At the rate some are going it is only a matter of time before this nation is told that Jagan or Indians led the struggle for emancipation and Jagan led the struggle to end indenturedship. What is happening in this society – Africans are not only fighting to have their rights respected as enshrined in the Constitution, they also have to fight for the most basic of right, i.e. to name their reality and have their contributions/achievements honestly recorded and credited. Those who seek to deny these fundamentals have no modicum of decency and are primitive in their outlook to life, because no self respecting person will engage in these type of behaviours.
True to form Bisram couldn’t suppress his bigotry that “Critchlow was a hero to the African working class.” He is wrong again. Critchlow’s passionate representation for the Indian indentured workers caused them to nickname him “Black Crosby” after a famous Immigration Agent General.
All Guyanese should be proud of Critchlow because of what he did and made possible for us and he should be honoured in spite of his race. Critchlow is Guyana’s second national hero. He is also the hero for trade unionism in the former British Commonwealth. His legacy spreads far and wide and continues to impact the life of every citizen. And if with this superb track record Bisram thinks he “was a hero to the African working class,” I’d say he is worthy of continued acclamation!

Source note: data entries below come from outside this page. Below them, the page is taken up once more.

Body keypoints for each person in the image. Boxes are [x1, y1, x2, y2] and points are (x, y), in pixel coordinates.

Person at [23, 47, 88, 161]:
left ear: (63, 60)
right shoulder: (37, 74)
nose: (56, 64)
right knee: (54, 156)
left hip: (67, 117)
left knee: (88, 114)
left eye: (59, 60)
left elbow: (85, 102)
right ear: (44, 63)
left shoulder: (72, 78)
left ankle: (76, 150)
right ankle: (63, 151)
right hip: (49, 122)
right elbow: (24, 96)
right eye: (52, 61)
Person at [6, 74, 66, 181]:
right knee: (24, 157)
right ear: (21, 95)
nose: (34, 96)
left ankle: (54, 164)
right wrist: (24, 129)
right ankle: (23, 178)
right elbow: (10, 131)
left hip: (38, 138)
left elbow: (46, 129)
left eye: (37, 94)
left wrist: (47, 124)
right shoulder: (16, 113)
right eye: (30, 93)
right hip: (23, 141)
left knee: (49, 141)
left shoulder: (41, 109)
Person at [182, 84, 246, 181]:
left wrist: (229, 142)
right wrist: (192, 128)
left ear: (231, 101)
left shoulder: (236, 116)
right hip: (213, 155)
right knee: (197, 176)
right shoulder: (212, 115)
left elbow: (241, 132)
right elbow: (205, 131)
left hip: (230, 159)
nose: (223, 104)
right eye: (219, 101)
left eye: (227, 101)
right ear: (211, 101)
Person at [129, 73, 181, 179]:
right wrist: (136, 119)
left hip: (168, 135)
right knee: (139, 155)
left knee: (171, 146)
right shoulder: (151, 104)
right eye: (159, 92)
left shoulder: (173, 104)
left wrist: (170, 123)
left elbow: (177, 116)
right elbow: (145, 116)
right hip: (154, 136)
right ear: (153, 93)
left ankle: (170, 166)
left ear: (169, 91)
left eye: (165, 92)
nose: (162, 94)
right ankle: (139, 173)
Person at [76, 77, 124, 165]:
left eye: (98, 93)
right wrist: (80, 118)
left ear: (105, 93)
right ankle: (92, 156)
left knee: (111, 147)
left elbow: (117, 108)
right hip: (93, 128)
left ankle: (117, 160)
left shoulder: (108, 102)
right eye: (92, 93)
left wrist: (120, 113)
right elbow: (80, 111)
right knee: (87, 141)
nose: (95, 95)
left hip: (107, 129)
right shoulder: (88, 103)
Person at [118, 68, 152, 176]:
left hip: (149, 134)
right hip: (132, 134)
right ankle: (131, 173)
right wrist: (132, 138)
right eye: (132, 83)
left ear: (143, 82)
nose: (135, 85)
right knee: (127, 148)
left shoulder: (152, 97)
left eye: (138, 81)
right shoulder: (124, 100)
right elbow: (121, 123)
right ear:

This society is being fed daily distorted diet of “28 years” and is told African leaders did nothing good for this country and the citizens. And for the last 20 years Africans are projected and being treated as undeserving, unequal, incapable of leading, and should be on the fringe of society. Roger Luncheon under oath in a court of law confessed the PPP could not find any suitable African to be ambassador. In this environment, Critchlow is just what the doctor would order! For his track record speaks for itself and can motivate, inspire and heal the wounds of a people and remind them of their capabilities and contributions to this society. Most importantly it empowers them to confront the bigots, pursue their dreams, and stand up for what is just and fair.
In closing Bisram is advised that I am within my right to be angry at his bigotry and fabrication of history. And as for a civil discourse, he will never understand civility even if it stares him in the face or drops on his head, for civility starts with respect for self and the other, none of which he possesses, given the nonsense he spews!